Es gibt bis zu hundert verschiedene Übungsformen mit hunderten Bewegungen. Niemand beherrscht alles. Die Geschichte des Qigong ist dafür viel zu alt und weit verzweigt. Man kann grob gesagt daoistisches Qigong, buddhistisches Qigong und medizinisches Qigong unterscheiden. Alte Formen kommen größtenteils aus vielen verschiedenen alten daoistischen Traditionslinien oder aus buddhistischen Klöstern. Diese sind meist auf verschiedene Berge Chinas verteilt.

In den letzten 40 Jahren entstanden aber immer wieder komplett neue Qigong-Formen. Sie haben häufig eine weniger intensive philosophische Anbindung. Erschaffen wurden sie von verschiedenen chinesischen Professoren an dortigen Hochschulen. Daneben handelt es sich um alte Formen, die neu vereinheitlicht worden sind. Meine Ausbildung nach den Richtlinien des deutschen Qigong Dachverbandes ist so aufgebaut, dass den angehenden Kursleitern sowohl einzelne Formen, die ihren Weg nach Europa gefunden haben, als auch neue Formen gelehrt werden. Das vermittelte Wissen kann aber sehr wohl aus einzelnen alten Traditionen stammen. Eine Auflistung, der einzelnen Qigong-Formen, die ich beherrsche, findet man auf meiner Homepage.

Können auch Menschen mit Einschränkungen Qigong ausüben? Gibt es dabei, etwas zu beachten?

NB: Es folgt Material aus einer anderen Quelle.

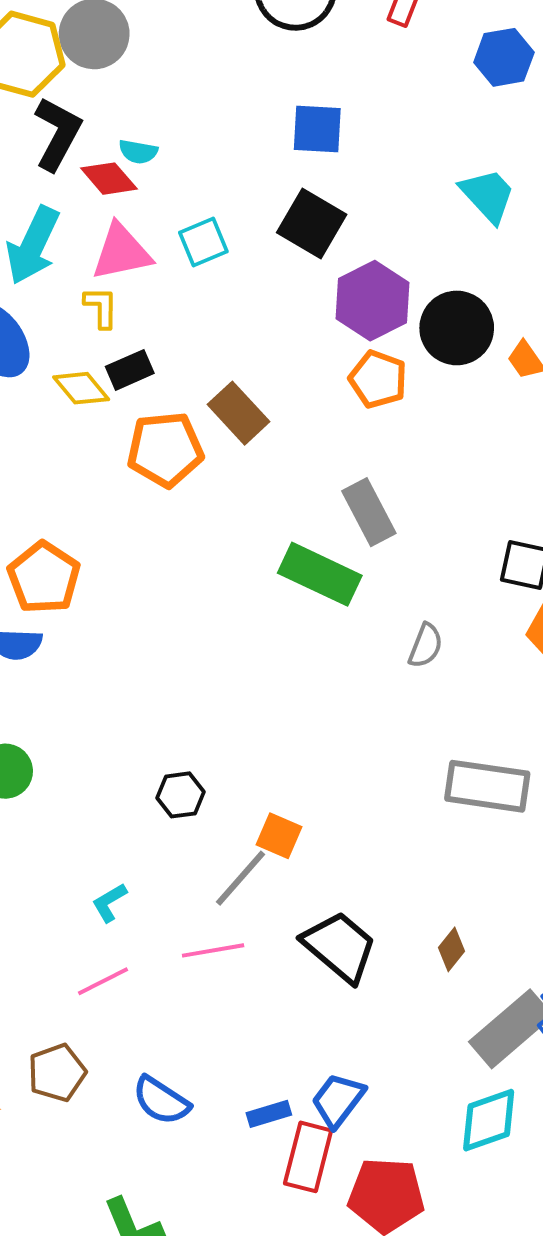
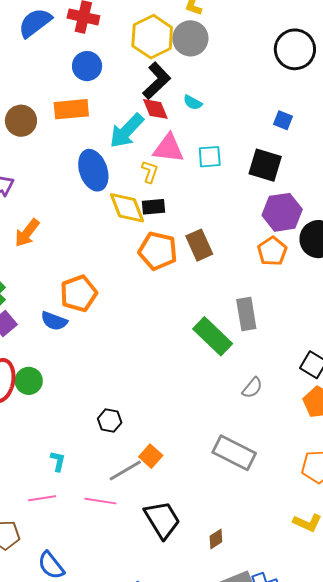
blue square: (317, 129) -> (283, 120), size x0.7
red diamond: (109, 179) -> (155, 109), moved
black square: (312, 224) -> (265, 165), turned -32
yellow diamond: (81, 388) -> (127, 208), size x1.4
gray rectangle: (487, 786) -> (234, 453), moved
cyan L-shape: (109, 903) -> (58, 461), turned 115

Ja, das geht sehr gut. Menschen mit Einschränkungen sollten sich nicht überanstrengen. Das wichtigste Element ist die Vorstellung im Geiste, die die Bewegung begleitet. Sollte eine Bewegung gar nicht gehen, stellt man sich bildlich vor, man führe sie bereits korrekt aus. Unbewegte Qigong-Übungen sind auch Bestandteil meines Unterrichts. Das sogenannte stille Qigong könnte auch von Bettlägerigen ausgeübt werden.

Ich unterrichte allerdings auch nichtbehinderte Menschen im klassischen Qigong. Das Zusammenführen behinderter und nichtbehinderte Menschen ist mir eine Herzensangelegenheit.